La sédation profonde et continue de malades incurables en situation de grande souffrance est donnée au compte gouttes, de peur d'être confondue avec l'euthanasie jusque là assimilée à un assassinat, ce qu'elle n'est en aucun cas. Le décret d'application la limite aux 2/3 derniers jours d'agonie, c'est très insuffisant. Et dans la plupart des cas on ne tient pas compte des directives anticipées du patient lorsqu'elles existent, c'est légal !
Il faut absolument étendre la sédation continue (maximum 3 jours) a ceux qui la demandent, pour des souffrances incurables et intolérables, quelles que soient leur origine.
Sans directives anticipées, sans personne de confiance, le médecin devra se rappeler que l'obstination déraisonnable est interdite et que laisser souffrir atrocement un mourant est inhumain.

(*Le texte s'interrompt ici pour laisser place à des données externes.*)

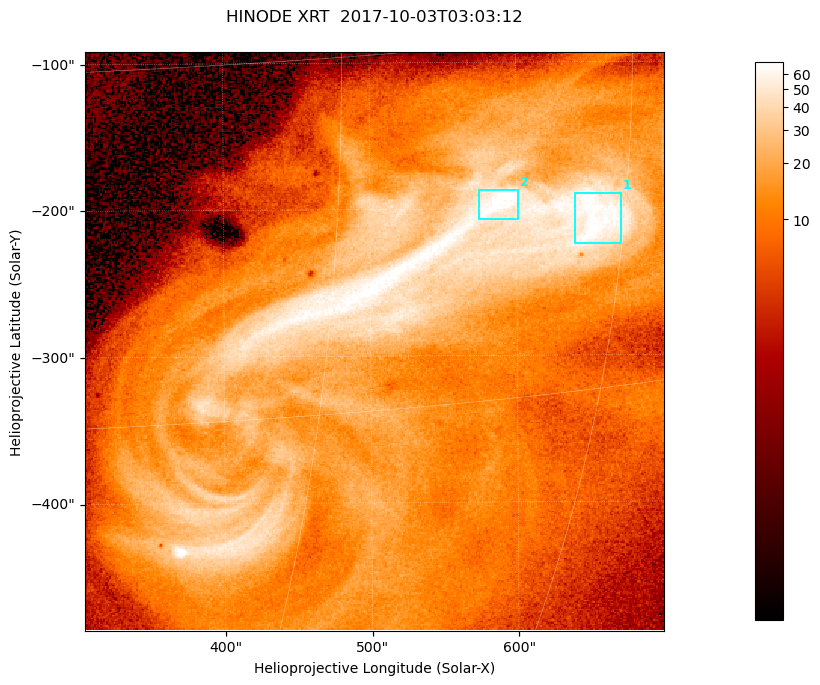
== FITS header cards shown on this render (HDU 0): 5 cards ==
TELESCOP= 'HINODE  '           /
INSTRUME= 'XRT     '           /
DATE_OBS= '2017-10-03T03:03:12.571' /
CTYPE1  = 'Solar-X '           /
CTYPE2  = 'Solar-Y '           /

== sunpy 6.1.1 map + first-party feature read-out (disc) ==
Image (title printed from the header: HINODE XRT  2017-10-03T03:03:12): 384 x 384 px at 1.03 arcsec/px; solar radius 958 arcsec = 932 px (partial field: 5.4% of the solar disc is inside the frame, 100% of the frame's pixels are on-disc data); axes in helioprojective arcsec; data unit not stated in the header (colour bar unlabelled)
Orientation: roll -0.357 deg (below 1 deg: not rotated)
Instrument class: DISC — disc imager (sunpy class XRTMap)
Bright regions (active regions / flare kernels): reference = the on-disc median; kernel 3 px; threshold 5 sigma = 49.1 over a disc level ~11.8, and >= 1.15x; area >= 147 px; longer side >= 5 px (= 5.1 arcsec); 2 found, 2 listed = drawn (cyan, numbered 1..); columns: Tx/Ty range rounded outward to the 5 arcsec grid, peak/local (2 s.f.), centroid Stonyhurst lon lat
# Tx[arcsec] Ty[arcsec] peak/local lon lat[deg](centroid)
1 640..675 -225..-190 6.3 +43 -8
2 570..605 -210..-185 6.7 +38 -7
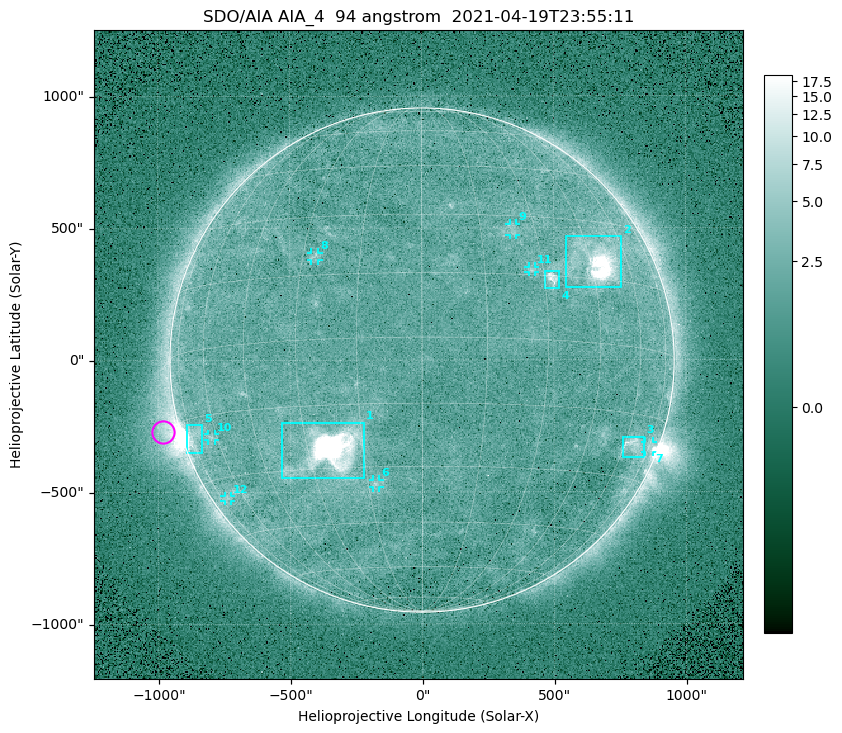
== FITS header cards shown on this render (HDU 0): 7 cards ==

Alors ce sera à la médecine de décider.
Il faut absolument que soit faite une campagne d'information pour faciliter l'écriture des directives anticipées : il suffit de poser les bonnes questions : que refusez vous, qu'acceptez vous pour votre fin de vie pour que chacun.e puisse y réfléchir et écrire ses directives anticipées plus choisir une personne de confiance apte à les remplacer dans les discussion indispensable avec les médecins ?
Il faut aussi permettre aux médecins qui le voudront d'aider à mourir par acte euthanasique rapide et programmé ceux qui le demandent de façon répétée et pour lesquels c'est la seule solution pour mettre fin à une vie de souffrances incurables intolérable pour eux mêmes.
La loi de 1987 limitant le libre accès du citoyen français à l’information sur les méthodes de suicide, la loi de non assistance à personne en danger punissant quiconque, ayant eu connaissance d’un projet de suicide, n’y a pas fait obstacle, et les lois et règlements menaçant d'internement ou de soins psychiatriques sans nuance toute personne suicidaire, sont d’un anachronisme manifeste dans leurs dispositions actuelles.
Il faut les modifier.
Censurer la connaissance des produits toxiques est de plus dangereuse car on pourrait les utiliser par ignorance.
Je sollicite votre soutien lors du processus législatif sur la fin de vie prévu au printemps prochain. Je demande que la France ne stagne pas dans une situation de déni de démocratie citoyenne, mais prenne en compte, outre les premiers résultats encourageants de la convention citoyenne sur la fin de vie, l’opinion déjà exprimée par 96 % des Français lors du sondage IPSOS de 2019.
Ce dernier a révélé le besoin d’une transformation profonde de la législation française pour que la mort volontaire, suicide assisté, euthanasie volontaire, soit désormais explicitement reconnue en droit français comme une liberté du citoyen majeur et juridiquement capable de choisir les conditions ultimes de sa fin de vie et pour que soit notamment légalisé l’accès à une dose létale ou tout autre moyen permettant la mort volontaire la plus « douce » et la plus rapide possible, dans des conditions de sécurité pour tous les autres membres de la société.
Cette évolution permettra à chaque Français de choisir sa fin de vie, sans limiter cette possibilité aux plus favorisés disposant des moyens nécessaires pour se rendre dans des pays voisins aux législations plus ouvertes.
Il faudra évidemment développer des soins palliatifs donnés par TOUS les médecins, avec une formation continue, comme la circulaire Laroque le demande depuis 1986 ! sans exclure les demandes de mort anticipée tant par sédation que par aide active à mourir.
Une telle évolution législative permettra en recentrant la décision sur la personne concernée et nul autre de rassurer des Français qui n’ont pas peur de mourir, mais peur de mal mourir, souvent dans une souffrance psychologique écrasante.
Je vous prie de croire à l’assurance de ma haute considération.